Le scénario de la saison 2012/2013 en CFA évoqué plus haut pourrait se répéter cette année, mais ce n’est pas sûr. Ce qui est certain en revanche, c’est que le potentiel de ce Racing existe, en témoignent les deux succès probants à domicile face au PFC et Red Star. Probants dans le jeu, étriqués dans le résultat (2-1 et 1-0). Capable de faire la nique aux pseudo-cadors du National, le RCS est en revanche emprunté lorsqu’il s’agit d’affronter ces équipes qui ne devraient en principe n’être que des faire-valoir. Dit autrement, le Racing est une équipe irrégulière jusqu’à la moelle et lunatique au possible.
Comment l’expliquer ? Comme toujours, il faut analyser les trois niveaux : joueurs, entraîneur et dirigeants. L’argument le plus facile reste de dire : c’est la faute des joueurs car c’est eux qui jouent. Argument aussi recevable que l’horoscope de TV mag’ : jamais complètement faux car trop superficiel et se bornant à la surface des choses. En réalité, il faut regarder vers la direction : le recrutement est une nouvelle fois petit bras (beaucoup de prêts pour ne pas payer cher) ou pas adapté au calibre d’un club comme Strasbourg : Marques (pour viser la 12ème place ou quoi ?), Bahoken (suffisait de consulter Chris – supp’ écossais francophone du Racing présent à la Meinau dernièrement qui commentait alors de manière lapidaire le recrutement de l’intéressé à la fin de l’été : « Il est nul ! il ne sait pas marquer »), Chrétien (à court de condition, le Ribas 2015), etc.
Se gargariser du bon coup Seka ne mène pas très loin. Si la rigueur (au sens calviniste du terme) budgétaire de la direction est louable et a probablement joué en faveur du club en coulisses lors de la mascarade de la non-promotion de Luzenac et du maintien administratif du RCS, l’autre face de la médaille est une frilosité manifeste pendant le marché estival alors que de gros paris sur des joueurs à haut potentiel auraient pu donner un mordant qui manque à nos joueurs dans les moments difficiles. Miser gros sur des joueurs de qualité avec un risque possible qu’ils ne fassent pas le métier est une attitude totalement différente de miser petit-bras sur des joueurs en promo pour lesquels il existe une petite chance qu’ils s’avèrent en fait géniaux.
Au-delà de l’attitude frileuse sur le marché des transferts, le leadership mollusco-dynamique de Marc Keller est en soi un handicap : les joueurs perçoivent-ils une quelconque exigence de résultats ? Ressentent-ils l’urgence permanente inhérente au lifestyle du Racing dans cette atmosphère ronronnante de partie de scrabble au coin du feu gérée en bon père de famille.
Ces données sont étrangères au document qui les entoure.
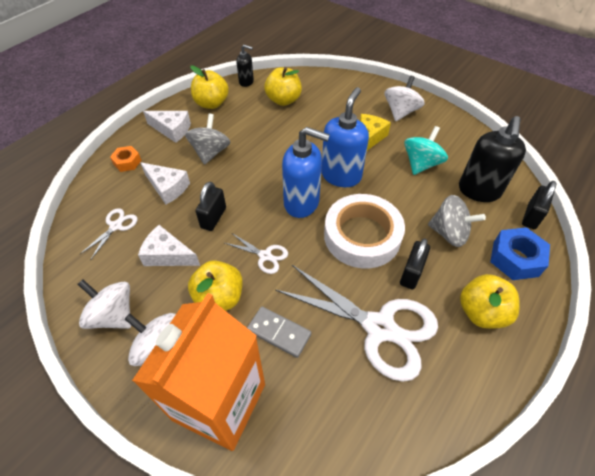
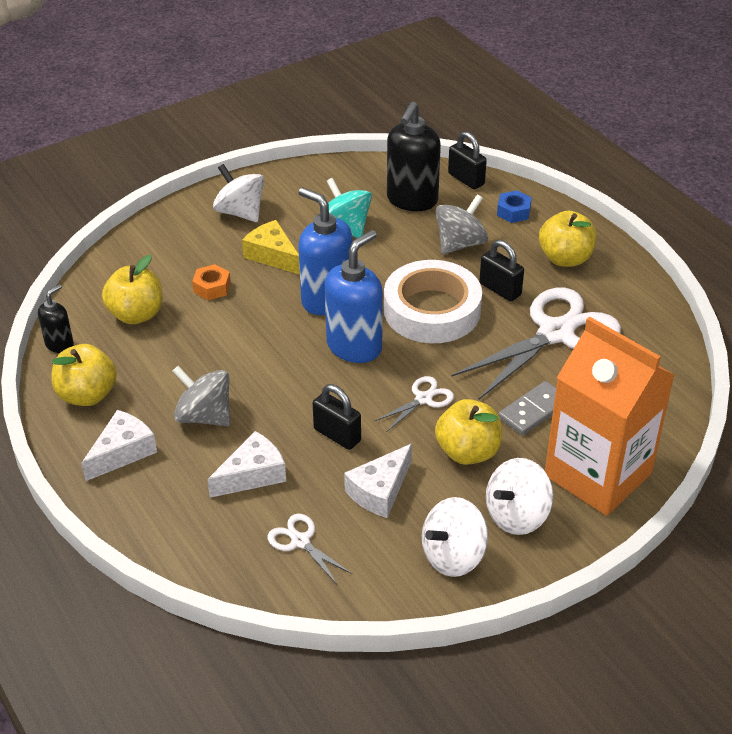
camera: 70 degrees left, 10 degrees down
orange nut [110,146,142,172] -> orange nut moved to [192,264,231,300]
black soap dispenser [459,116,526,202] -> black soap dispenser turned 75 degrees clockwise [387,102,441,211]
blue nut [490,227,550,280] -> blue nut [497,190,532,223], size x0.61

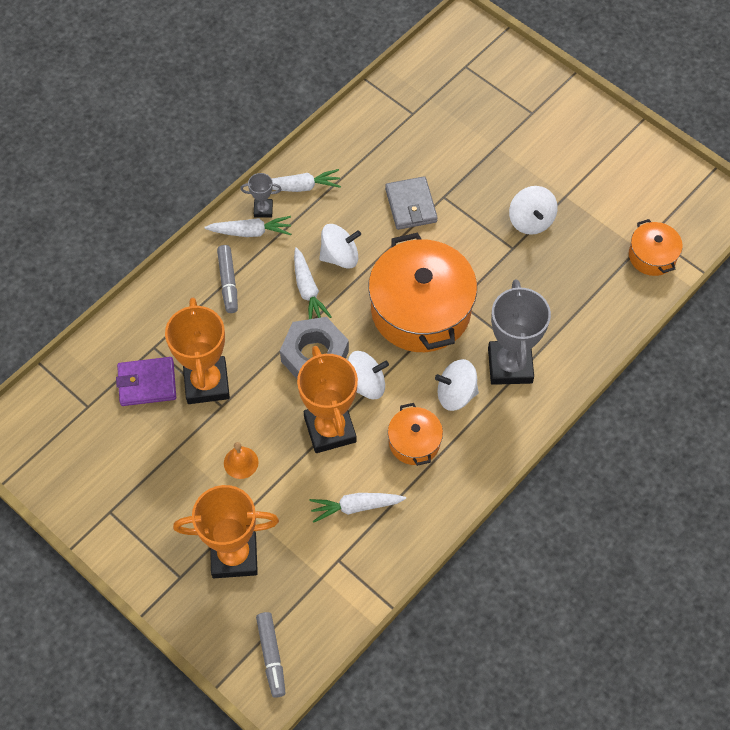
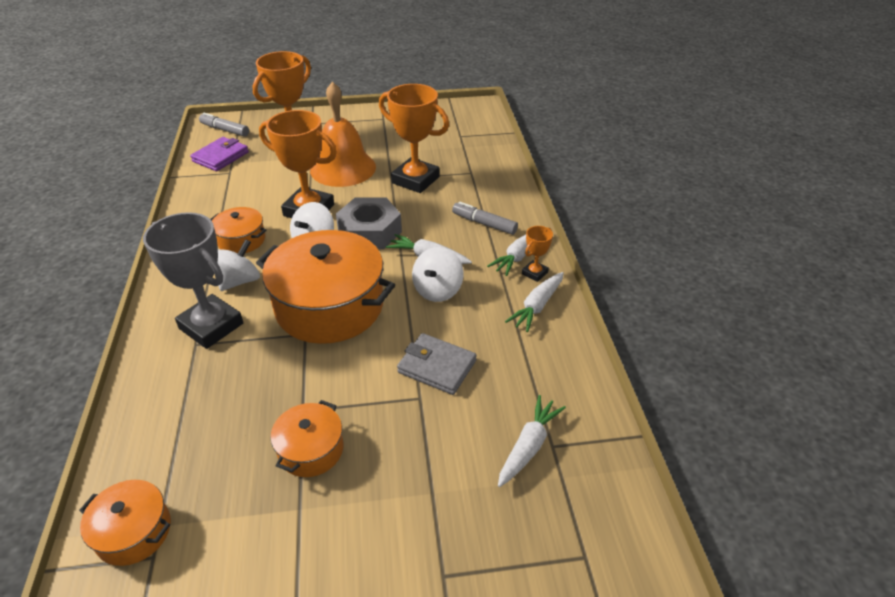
camera: 130 degrees right, 20 degrees down
purple wallet [116,357,176,406] -> purple wallet moved to [190,137,249,171]
orange bell [224,442,259,479] -> orange bell [310,82,376,187], size x2.39
grey trophy [240,173,282,218] -> orange trophy [522,226,553,282]
white carrot [310,493,406,523] -> white carrot moved to [498,395,566,487]
white spinning top [509,186,558,235] -> orange pot [271,400,343,477]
Vous l’imaginez notre gendre idéal pousser une gueulante dans le vestiaire ? Rions (jaune).
Duguépéroux aurait-il perdu la flamme ?
Quant au coach Dugué, il semble avoir perdu la flamme et ne parvient pas à marquer de son sceau le style de ce Racing. Peut-on le lui reprocher ? Comme ses joueurs, il semble naviguer à vue au sein d’un projet club aussi clair qu’une pinte de blanche. Cependant, les dernières prestations semblent donner tort à ce diagnostic, et quoi qu’il arrive, le Shaq reste l’homme le plus titré avec le Racing, gloire à lui.
Reste à espérer que cette direction ou une autre osera enfin se donner les moyens sportifs de ramener le Racing vers les « Seasons in the sun » plutôt que de le laisser « Moribond » sportivement, même si le malade a de jolis comptes tout bien rangés. Nous espérons que la magie du sport donnera tort aux probabilités. Après tout, c’est aussi ça le foot : l’espoir que la froideur des chiffres soit renversée par un exploit improbable mais toujours possible dans une Meinau bouillante ! Et tant pis si cet espoir nous tue.